Books break students’ banks

By Gus Bode

Intermediate Accounting … $183.75.

Basic Engineering Circuit Analysis … $165.

Organic Chemistry with Other … $215.80.


The hope for rental or electronic textbooks … not just priceless, but also very unlikely, according to Jamere Hill.

Hill, a sophomore from Peoria studying finance, broke the $500 mark for textbooks Thursday when he paid $140 for his last book. Hill said prices have risen out of control and the university should offer some relief.

“The prices are ridiculous,” Hill said. “I don’t know what the university can do but there has to be something.”

Southern Illinois University Edwardsville offers a book rental system that sometimes allows students to use multiple books for the price of one. The rental rate for the standard 15 credit hours is $153.75 for the fall semester.

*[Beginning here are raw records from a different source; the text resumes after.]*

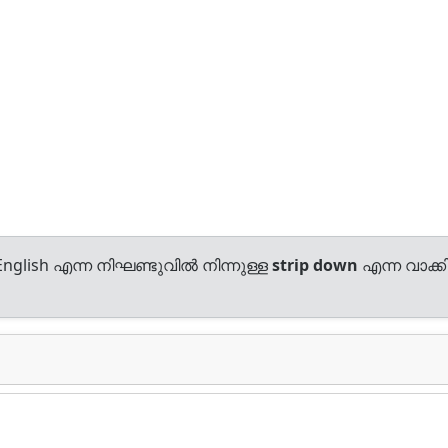
nglish എന്ന നിഘണ്ടുവിൽ നിന്നുള്ള
strip down
എന്ന വാക്കി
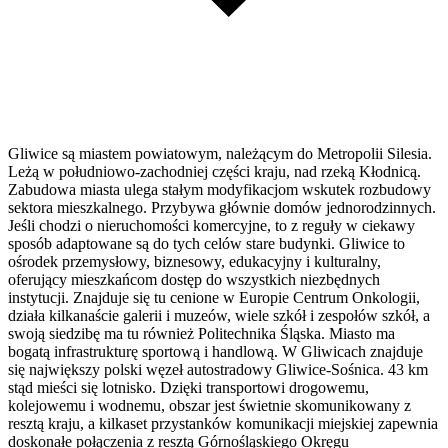
Gliwice są miastem powiatowym, należącym do Metropolii Silesia.
Leżą w południowo-zachodniej części kraju, nad rzeką Kłodnicą.
Zabudowa miasta ulega stałym modyfikacjom wskutek rozbudowy
sektora mieszkalnego. Przybywa głównie domów jednorodzinnych.
Jeśli chodzi o nieruchomości komercyjne, to z reguły w ciekawy
sposób adaptowane są do tych celów stare budynki. Gliwice to
ośrodek przemysłowy, biznesowy, edukacyjny i kulturalny,
oferujący mieszkańcom dostęp do wszystkich niezbędnych
instytucji. Znajduje się tu cenione w Europie Centrum Onkologii,
działa kilkanaście galerii i muzeów, wiele szkół i zespołów szkół, a
swoją siedzibę ma tu również Politechnika Śląska. Miasto ma
bogatą infrastrukturę sportową i handlową. W Gliwicach znajduje
się największy polski węzeł autostradowy Gliwice-Sośnica. 43 km
stąd mieści się lotnisko. Dzięki transportowi drogowemu,
kolejowemu i wodnemu, obszar jest świetnie skomunikowany z
resztą kraju, a kilkaset przystanków komunikacji miejskiej zapewnia
doskonałe połączenia z resztą Górnośląskiego Okręgu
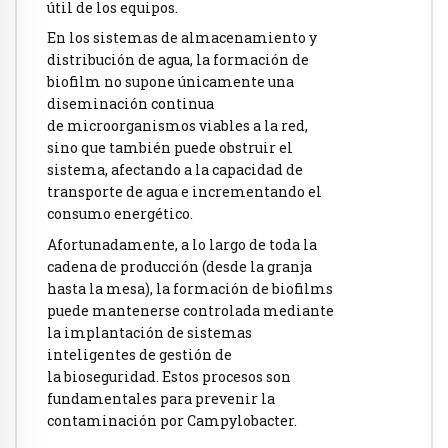
útil de los equipos.
En los sistemas de almacenamiento y
distribución de agua, la formación de
biofilm no supone únicamente una
diseminación continua
de microorganismos viables a la red,
sino que también puede obstruir el
sistema, afectando a la capacidad de
transporte de agua e incrementando el
consumo energético.
Afortunadamente, a lo largo de toda la
cadena de producción (desde la granja
hasta la mesa), la formación de biofilms
puede mantenerse controlada mediante
la implantación de sistemas
inteligentes de gestión de
la bioseguridad. Estos procesos son
fundamentales para prevenir la
contaminación por Campylobacter.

Larry Dietz, vice chancellor for student affairs, said it would be nice to offer a rental service, but SIUC’s status as a research institution makes it impossible.

Dietz said the university could not enter into a rental contract because it would require keeping the same textbook for multiple years.

“Areas like engineering and computer technology move so fast we need to keep the information updated,” Dietz said. “If we are going to the do the research, it wouldn’t be beneficial to tell the students four years after we get new information.”


For now, Dietz said the university encourages professors to order their textbooks early to avoid the high prices companies charge when the supplies become limited.

Because core classes require less advanced material that does not change as often, those books could be more affordable, one student leader said.

Undergraduate Student Government Chiquita Watts said she has pitched the idea of electronic textbooks to administrators.

“A lot of people seem really open to the idea of making some textbooks online to save money,” Watts said. “There has to be a way for the prices to come down and this could be one solution.”

Randy Johnson, manager of 710 Bookstore, said he thinks effective online textbooks are still far off. While he has grown accustomed to the competition from the Internet, he does not think the university is ready for online textbooks.

“I think the university has a misconception of how many students actually come to college with a computer,” Johnson said. “I’m sure there is a difference between the amount of laptops in a freshman class at Duke and at SIU.”

Some students were surprised about the price of textbooks everywhere.

Anand Chinnaraj, a graduate student from India studying mechanical engineering, said he did not expect to have to pay more than $150 for two books. He said he bought his books from because they would have cost even more in the bookstores.

Chinnaraj said he would be in favor of online textbooks, especially since he uses the library.

“Sometimes the library does not have the updated books,” Chinnaraj said. “An online book would be updated and maybe be a discount for students.”

Other students prefer not to use any form of a bookstore.

James Beers, a senior from Chester studying music, said he always buys his textbooks but avoids using the bookstore at all costs.

“I had to get one from Amazon, but the other two I got from friends,” Beers said. “The last one I am copying pages out of from a secret friend.”